▶ About this task: Gather all lines in the entries below that include the word "пустые".

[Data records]

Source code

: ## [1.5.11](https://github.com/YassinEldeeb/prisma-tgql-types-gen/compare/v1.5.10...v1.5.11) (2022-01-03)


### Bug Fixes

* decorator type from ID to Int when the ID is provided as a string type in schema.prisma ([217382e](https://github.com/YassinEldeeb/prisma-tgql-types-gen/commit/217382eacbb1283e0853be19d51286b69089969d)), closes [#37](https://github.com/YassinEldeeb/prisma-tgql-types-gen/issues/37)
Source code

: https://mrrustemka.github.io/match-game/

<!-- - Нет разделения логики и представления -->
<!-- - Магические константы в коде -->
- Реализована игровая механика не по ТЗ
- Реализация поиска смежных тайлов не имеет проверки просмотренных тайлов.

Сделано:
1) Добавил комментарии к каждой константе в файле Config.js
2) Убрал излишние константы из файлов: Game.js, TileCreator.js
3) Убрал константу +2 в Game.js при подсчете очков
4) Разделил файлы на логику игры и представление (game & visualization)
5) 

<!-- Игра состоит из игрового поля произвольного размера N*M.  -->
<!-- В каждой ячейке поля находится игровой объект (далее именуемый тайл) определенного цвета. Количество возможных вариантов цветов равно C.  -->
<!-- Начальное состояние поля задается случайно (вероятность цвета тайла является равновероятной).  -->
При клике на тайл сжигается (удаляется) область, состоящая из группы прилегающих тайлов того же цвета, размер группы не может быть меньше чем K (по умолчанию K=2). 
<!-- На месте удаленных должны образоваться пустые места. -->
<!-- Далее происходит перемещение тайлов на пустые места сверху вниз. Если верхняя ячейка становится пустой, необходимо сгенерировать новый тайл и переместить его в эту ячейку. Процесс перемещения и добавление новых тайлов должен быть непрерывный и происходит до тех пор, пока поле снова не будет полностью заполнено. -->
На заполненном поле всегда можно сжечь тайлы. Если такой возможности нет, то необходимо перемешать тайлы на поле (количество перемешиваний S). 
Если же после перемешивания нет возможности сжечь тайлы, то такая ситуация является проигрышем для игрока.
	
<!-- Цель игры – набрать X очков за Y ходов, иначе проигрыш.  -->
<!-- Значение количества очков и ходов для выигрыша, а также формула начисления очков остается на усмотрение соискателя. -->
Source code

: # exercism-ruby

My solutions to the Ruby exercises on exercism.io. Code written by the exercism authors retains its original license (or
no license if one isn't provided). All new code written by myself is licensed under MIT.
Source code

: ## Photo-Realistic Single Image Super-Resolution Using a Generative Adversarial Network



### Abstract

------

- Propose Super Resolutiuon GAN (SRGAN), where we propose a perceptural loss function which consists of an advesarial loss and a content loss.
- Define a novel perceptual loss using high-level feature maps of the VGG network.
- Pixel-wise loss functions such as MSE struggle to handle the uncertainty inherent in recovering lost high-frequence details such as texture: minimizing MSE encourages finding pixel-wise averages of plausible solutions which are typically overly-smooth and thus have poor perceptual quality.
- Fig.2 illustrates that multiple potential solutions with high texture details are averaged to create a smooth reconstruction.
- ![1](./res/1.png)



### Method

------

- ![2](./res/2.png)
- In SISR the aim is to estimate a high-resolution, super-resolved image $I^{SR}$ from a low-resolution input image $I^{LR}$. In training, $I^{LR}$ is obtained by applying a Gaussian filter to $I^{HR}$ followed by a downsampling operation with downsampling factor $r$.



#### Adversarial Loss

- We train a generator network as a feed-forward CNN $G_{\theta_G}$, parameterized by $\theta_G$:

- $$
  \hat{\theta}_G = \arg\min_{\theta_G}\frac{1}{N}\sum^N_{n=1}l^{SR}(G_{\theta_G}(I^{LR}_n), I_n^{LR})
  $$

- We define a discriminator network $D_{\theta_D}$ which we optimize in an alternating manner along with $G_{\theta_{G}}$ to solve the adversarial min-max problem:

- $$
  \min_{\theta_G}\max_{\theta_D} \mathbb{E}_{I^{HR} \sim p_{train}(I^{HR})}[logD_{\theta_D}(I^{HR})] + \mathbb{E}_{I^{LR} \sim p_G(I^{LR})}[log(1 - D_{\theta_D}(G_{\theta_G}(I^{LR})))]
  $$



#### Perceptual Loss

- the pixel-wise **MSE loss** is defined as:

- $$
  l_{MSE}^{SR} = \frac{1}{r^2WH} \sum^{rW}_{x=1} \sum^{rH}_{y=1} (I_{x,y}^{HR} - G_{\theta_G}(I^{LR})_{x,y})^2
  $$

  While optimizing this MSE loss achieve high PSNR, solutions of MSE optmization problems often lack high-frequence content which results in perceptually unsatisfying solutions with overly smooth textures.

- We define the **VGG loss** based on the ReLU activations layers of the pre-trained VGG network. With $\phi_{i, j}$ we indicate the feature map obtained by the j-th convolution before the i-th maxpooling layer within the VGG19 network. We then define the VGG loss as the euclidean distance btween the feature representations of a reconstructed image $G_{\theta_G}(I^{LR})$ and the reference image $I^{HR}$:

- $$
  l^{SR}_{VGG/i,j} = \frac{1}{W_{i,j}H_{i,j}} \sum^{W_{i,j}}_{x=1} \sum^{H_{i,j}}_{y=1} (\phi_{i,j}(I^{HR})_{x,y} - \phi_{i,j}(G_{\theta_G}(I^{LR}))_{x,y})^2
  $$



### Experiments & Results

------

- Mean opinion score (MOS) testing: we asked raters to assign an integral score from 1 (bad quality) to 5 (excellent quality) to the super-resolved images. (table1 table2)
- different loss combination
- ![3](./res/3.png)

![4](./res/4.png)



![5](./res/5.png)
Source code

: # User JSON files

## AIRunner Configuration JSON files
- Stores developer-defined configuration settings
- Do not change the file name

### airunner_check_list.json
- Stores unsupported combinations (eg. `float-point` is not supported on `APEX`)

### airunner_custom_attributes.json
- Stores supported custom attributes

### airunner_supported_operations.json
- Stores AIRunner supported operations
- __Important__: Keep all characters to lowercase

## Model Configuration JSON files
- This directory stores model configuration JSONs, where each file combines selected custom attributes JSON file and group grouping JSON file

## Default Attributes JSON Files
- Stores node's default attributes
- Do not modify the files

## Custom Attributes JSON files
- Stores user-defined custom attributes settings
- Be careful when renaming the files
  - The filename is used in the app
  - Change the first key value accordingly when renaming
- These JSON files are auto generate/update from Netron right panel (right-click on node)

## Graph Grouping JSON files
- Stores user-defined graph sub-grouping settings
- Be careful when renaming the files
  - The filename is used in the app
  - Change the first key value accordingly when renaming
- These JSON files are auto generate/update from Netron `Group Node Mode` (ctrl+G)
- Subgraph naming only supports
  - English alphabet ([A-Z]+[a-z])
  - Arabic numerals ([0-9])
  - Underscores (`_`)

▶ Completed task:
<!-- На месте удаленных должны образоваться пустые места. -->
<!-- Далее происходит перемещение тайлов на пустые места сверху вниз. Если верхняя ячейка становится пустой, необходимо сгенерировать новый тайл и переместить его в эту ячейку. Процесс перемещения и добавление новых тайлов должен быть непрерывный и происходит до тех пор, пока поле снова не будет полностью заполнено. -->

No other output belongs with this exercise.